Depuis la publication, en 1990, de Fumée clandestine, de Jean-Pierre Galland (60 000 exemplaires vendus), les techniques de culture font l'objet d'une profusion de best-sellers, dont l'un des derniers en date, Culture en placard, d'Ed Rosenthal (édition Le Lézard), s'est vendu à 20 000 exemplaires. Interdites à la vente, les graines de cannabis sont plus difficiles à obtenir. Les clients désireux de s'épargner un voyage à Amsterdam peuvent toutefois trouver des "graines pour oiseaux de compétition" dont le prix varie entre 3 et 150 euros selon la qualité. Sur le paquet, il est indiqué qu'elles ne doivent pas être plantées. "On est dans un créneau en pleine explosion, où la publicité ne sert à rien", résume Kshoo, gérant de la boutique Mauvaise graine, à Montpellier (plus de 100 000 euros de chiffre d'affaires) et secrétaire de la centrale d'achat Ananda. "On est même obligés de calmer tous ceux qui arrivent pour acheter l'équipement intégral, poursuit le cofondateur du Collectif d'information et de recherche cannabiques (CIRC). Par l'autoproduction, on veut faire en sorte que les gens légalisent le cannabis par eux-mêmes, puisque c'est toujours prohibé et que les politiques ne font rien, à part en rajouter dans la répression. Alors on s'est organisés."
A l'en croire, cette production artisanale ne donnerait que très rarement lieu à un commerce à grande échelle, hormis celui d'une poignée de gros trafiquants cultivant dans des hangars et quelques néoruraux partis s'installer en Ardèche ou dans les Cévennes dans les années 1970. Brigitte Almin, du CIRC Languedoc, cite ainsi le cas d'un cultivateur pyrénéen "qui dort dans son champ avec un fusil et embauche des potes pour la surveillance avant la récolte", ses 30 kg d'herbe lui assurant ses revenus annuels.

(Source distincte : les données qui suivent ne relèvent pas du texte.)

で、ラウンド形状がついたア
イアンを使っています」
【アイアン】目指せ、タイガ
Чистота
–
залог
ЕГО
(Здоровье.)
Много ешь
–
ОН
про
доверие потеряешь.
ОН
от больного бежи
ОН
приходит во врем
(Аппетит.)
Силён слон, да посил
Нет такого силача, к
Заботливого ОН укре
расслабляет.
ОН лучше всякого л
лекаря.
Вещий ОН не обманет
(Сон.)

Le cannabis cultivé en placard ne permet d'alimenter qu'un petit cercle d'amis, lassés des dealers et de la mauvaise qualité du haschich marocain, inévitablement coupé à la paraffine, aux médicaments ou à l'huile de vidange. Mais à raison de 5 000 lampes vendues chaque année dans le seul réseau des boutiques associatives, et considérant qu'une installation fonctionne sous la vigilance de deux à quatre personnes, il y aurait ainsi "au minimum" 100 000 cultivateurs de cannabis en France, calcule Eric Chapel, président de l'association PAKA, qui gère une boutique spécialisée à Montreuil (Seine-Saint-Denis), en face de la gendarmerie. La production hexagonale aurait pris une importance telle qu'elle suffirait désormais à alimenter plus de la moitié du marché français, à un prix oscillant entre 2 et 7 euros le gramme. "Il y a même des Français qui remontent en Hollande vendre leur production, confie M. Chapel. Là-bas, ils ne produisent que de la qualité industrielle pour l'exportation. Pour l'herbe de luxe, le marché est ouvert à tout le monde."